I really wracked my brain for that question. I like to argue the other side, but I can't see anything.
There are zero outs in batteries. LG Chem, Chinese factories, Panasonic (who will basically own the gigafactory as well as others around the world and take any profits), own this space, and the tens of billions in capital and research needed to stay at the forefront mean that Tesla is shut out of competing until at least 2022 when they're selling a million cars (in the best scenario bull case). The idea that they'll sell lots of batteries or "powerwalls" is farcical; the "preorders" have quietly faded away after last year's fanfare. Battery/solar/invertor systems are expensive commodity items, which is why practically everyone who sells them, including Musk's SolarCity, is deep in debt or close to bankruptcy without government handouts.
There are zero outs in car production efficiencies. Unlike space travel, which is a tiny (relative to cars) non-commercial pork barrel, cars are an absolutely cutthroat business where world's-best engineers, designers, supply networks operate on large efficiencies of scale using enormous amounts of capital to generate over a trillion a year in finished goods.
The give you an idea of the scale of the car industry, Ford pulls in $140 billion a year in revenue using $220 billion in assets and incredibly complex and long developed global supplier chains, to produce that revenue, out of which it makes $7 billion in profit and has a market cap not even twice Tesla's (and about the same when you include the value of dividends until Tesla starts paying a dividend in the best case at 202X).
So you can see the problem and how little profit there is in the car business. They're too expensive to be toys like phones - incomes don't support that kind of frivolous spending like the do on iPhones. A weeks' wages (or $60/month, subsidized by a carrier) is nothing to pay for bling and cool; a year's wages is very different. If that kind of money existed, people would already be buying BMWs rather than Fords.
So what's left? Let's take a fanciful scenario - Model 3 comes out in 2018 and is a hit - they sell 500,000 that year at $35,000. This brings in $17 billion and even magically a couple of billion in profit (little chance on the profit, but I'm trying to be fanciful). Great. It's 2018 and there lots of electric competitors coming on the scene from the mainstream, in all shapes and size and ranges and combinations, and Tesla have brought in $15 billion of the $170 billion+ they need to produce cars on the scale that Ford does, competing with a global industry capitalized at 100x that figure. Meanwhile, batteries are becoming cheap enough that 200-300 mile ranges - enough for most uses, are common, and a bunch of ultra cheap 50-100 mile battery + small range extender, non-motive engine that gets rid of range and charging anxiety round out the offerings. Meanwhile a worldwide buildout of next gen battery factories is continuing (it's already well underway) which will collectively dwarf the gigafactory.
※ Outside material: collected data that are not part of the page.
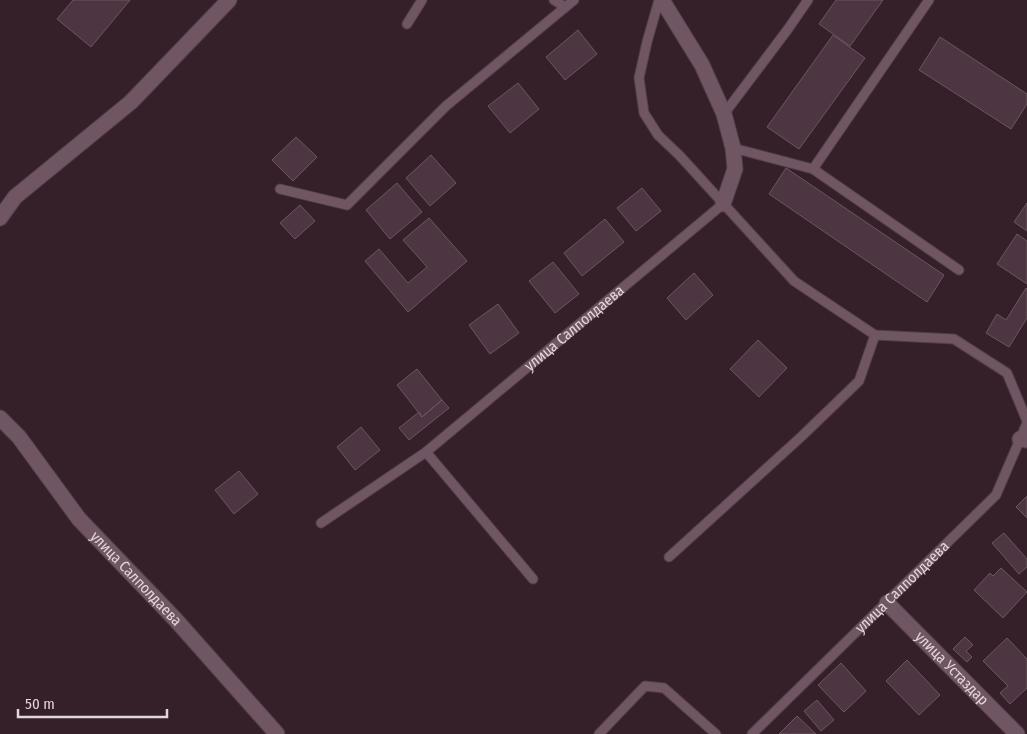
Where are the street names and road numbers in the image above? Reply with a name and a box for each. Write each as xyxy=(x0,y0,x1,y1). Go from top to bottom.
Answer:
street label: улица Салполдаева xyxy=(521,281,628,375)
street label: улица Салполдаева xyxy=(87,527,186,629)
street label: улица Салполдаева xyxy=(851,537,953,637)
street label: улица Устаздар xyxy=(911,628,992,709)

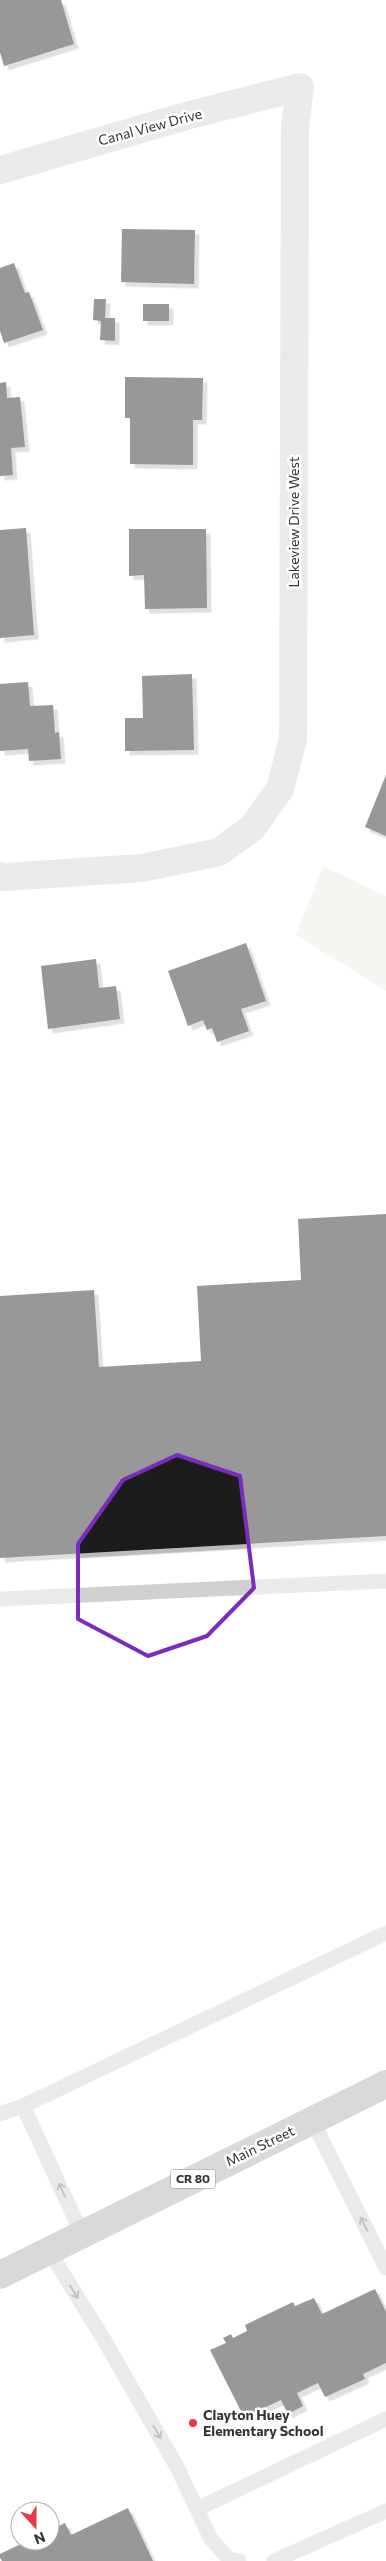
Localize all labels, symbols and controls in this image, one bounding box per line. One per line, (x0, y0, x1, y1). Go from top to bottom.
street label: Canal View Drive (96, 105, 204, 149)
street label: Lakeview Drive West (285, 456, 302, 587)
street label: Main Street (223, 2121, 297, 2170)
road number: CR 80 (170, 2170, 216, 2188)
one-way arrow (57, 2183, 66, 2198)
one-way arrow (359, 2217, 369, 2232)
one-way arrow (70, 2285, 80, 2299)
place label: Clayton Huey Elementary School (203, 2406, 323, 2439)
marker: Clayton Huey Elementary School (187, 2417, 199, 2429)
one-way arrow (152, 2425, 162, 2439)
north arrow (10, 2501, 60, 2551)
text: N (32, 2529, 48, 2548)

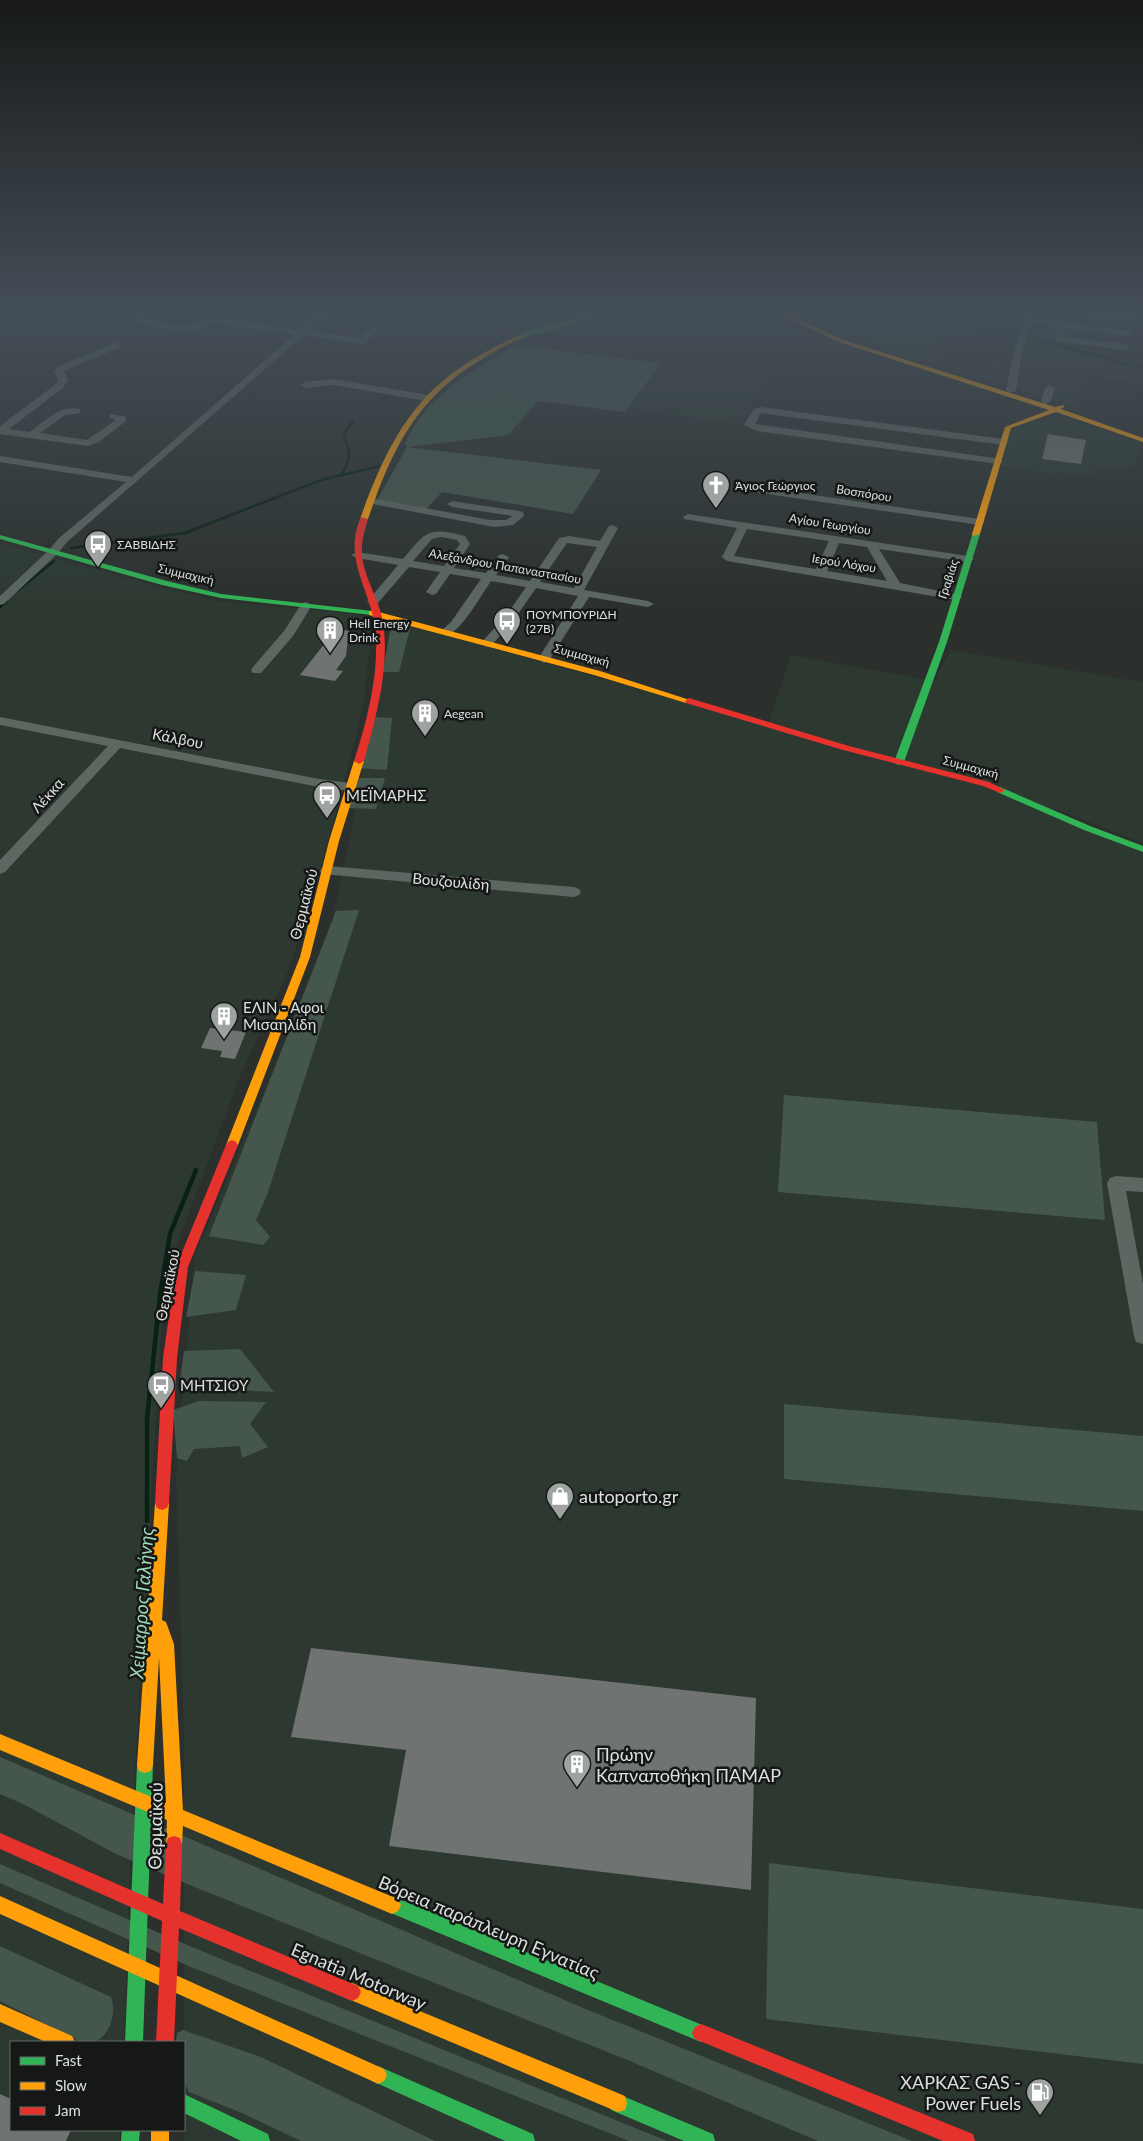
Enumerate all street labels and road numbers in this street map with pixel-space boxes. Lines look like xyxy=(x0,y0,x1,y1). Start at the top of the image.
street label: Βοσπόρου xyxy=(835,481,893,505)
street label: Αγίου Γεωργίου xyxy=(788,510,872,538)
street label: Αλεξάνδρου Παπαναστασίου xyxy=(428,545,582,587)
street label: Ιερού Λόχου xyxy=(811,551,877,575)
street label: Γραβιάς xyxy=(935,557,962,601)
street label: Συμμαχική xyxy=(157,560,215,588)
street label: Συμμαχική xyxy=(553,640,611,670)
street label: Κάλβου xyxy=(151,724,205,752)
street label: Συμμαχική xyxy=(942,752,1000,782)
street label: Λέκκα xyxy=(27,774,67,816)
street label: Θερμαϊκού xyxy=(285,866,321,942)
street label: Βουζουλίδη xyxy=(412,869,490,893)
street label: Θερμαϊκού xyxy=(151,1248,183,1322)
street label: Θερμαϊκού xyxy=(143,1782,167,1870)
street label: Βόρεια παράπλευρη Εγνατίας xyxy=(375,1870,603,1984)
street label: Egnatia Motorway xyxy=(288,1938,431,2015)

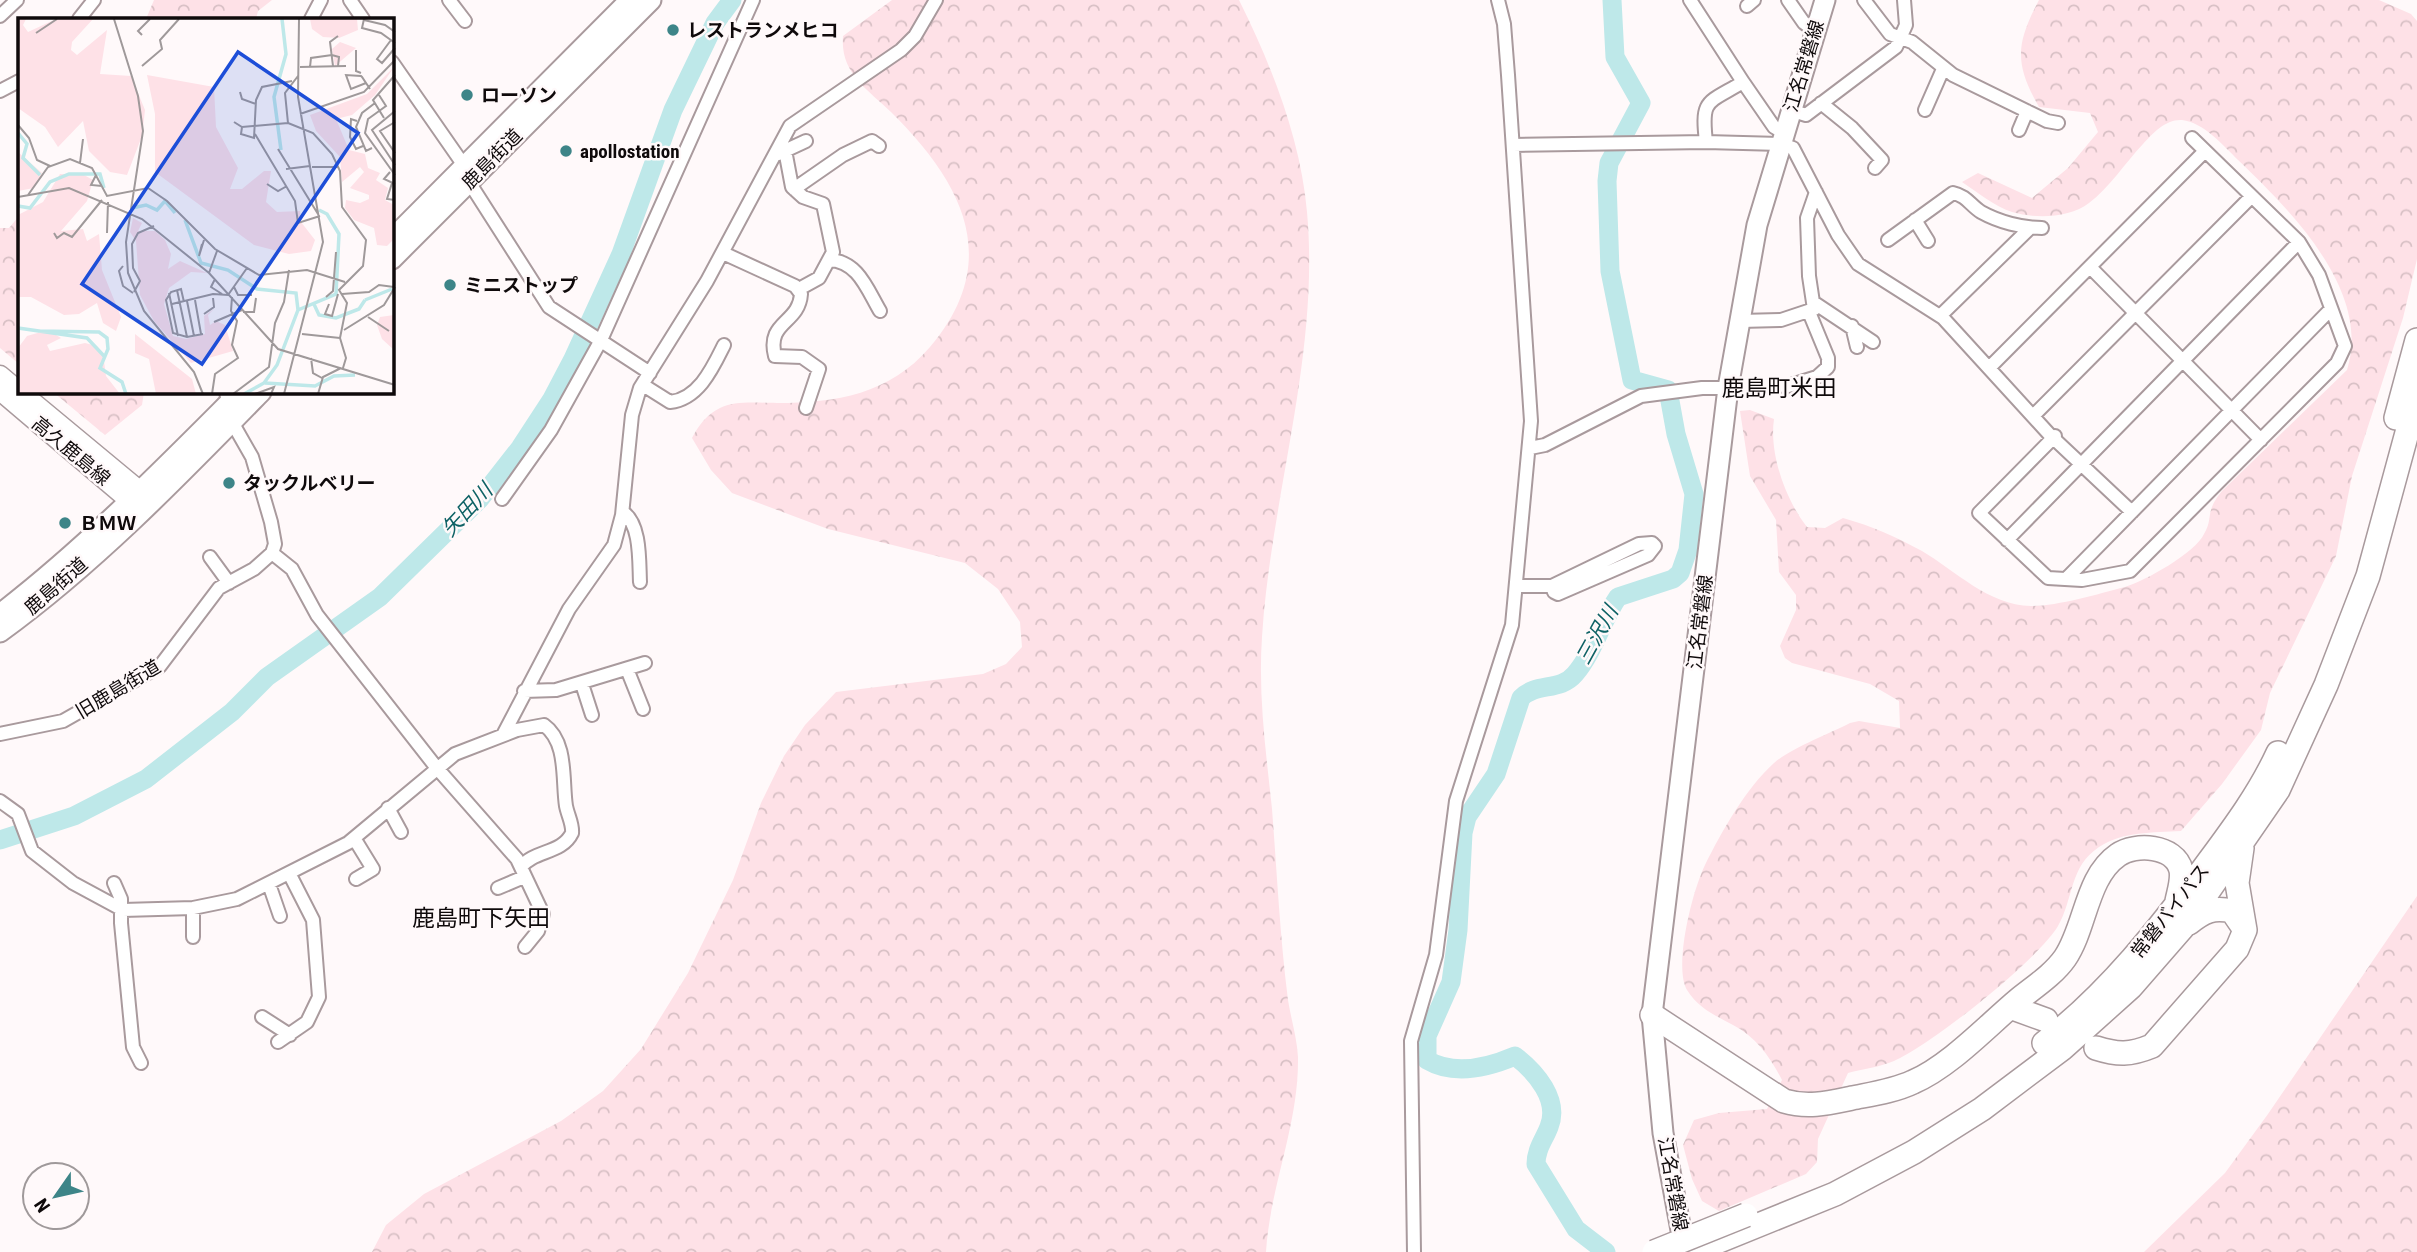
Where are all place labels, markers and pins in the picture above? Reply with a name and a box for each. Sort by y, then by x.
place label: レストランメヒコ [687,19,838,42]
marker: レストランメヒコ [665,22,681,38]
place label: ローソン [481,84,557,107]
marker: ローソン [459,87,475,103]
place label: apollostation [580,140,680,163]
marker: apollostation [558,143,574,159]
place label: ミニストップ [464,274,578,297]
marker: ミニストップ [442,277,458,293]
place label: タックルベリー [243,472,375,495]
marker: タックルベリー [221,475,237,491]
place label: ＢＭＷ [79,512,136,535]
marker: ＢＭＷ [57,515,73,531]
You can see how they're not going to make meaningful inroads into this world. While you can continue to offer secondaries on a vastly inflated stock and use that shareholder money to lose this much per car once you factor in capex:
people will always buy (similar to how selling quality steaks for $1 will get you a ton of revenue), but there's a limit to how long you can do this, and patience with Musk is already wearing thin.
So what else is there? Getting there first on (true) autonomous driving? I think that has zero chance, but let's say it has some chance.
What are they going to do with this technology? They don't have mass production ability on the level of Ford for 10+ years by their own estimates, let alone the global industry. Even if Tesla wins, others won't be far behind - months, not years, given how much money is in this research and the fact that it'll mostly depend on hardware/software combos which will look a lot like the
nVidia Drive PX plugged into a multi (multi) camera array.
Full self driving itself is only going to commoditize cars even further and probably decrease global car production volume - engine no longer matters, handling no long matters, many personal driving touches no longer matter. Cars become pods to get around, and the level of sharing goes through the roof.
I just don't see any possible outs for Tesla. I see a long expensive struggle that they're near certain to fail. They don't have the capital, they don't own the self driving hardware, they don't have the software. They're already valued at Ford's level when you include NPV of dividends.
I mean, if anyone has a plausible bull case where Tesla produce more profit in say 2023 than Ford does today, I'd love to hear it.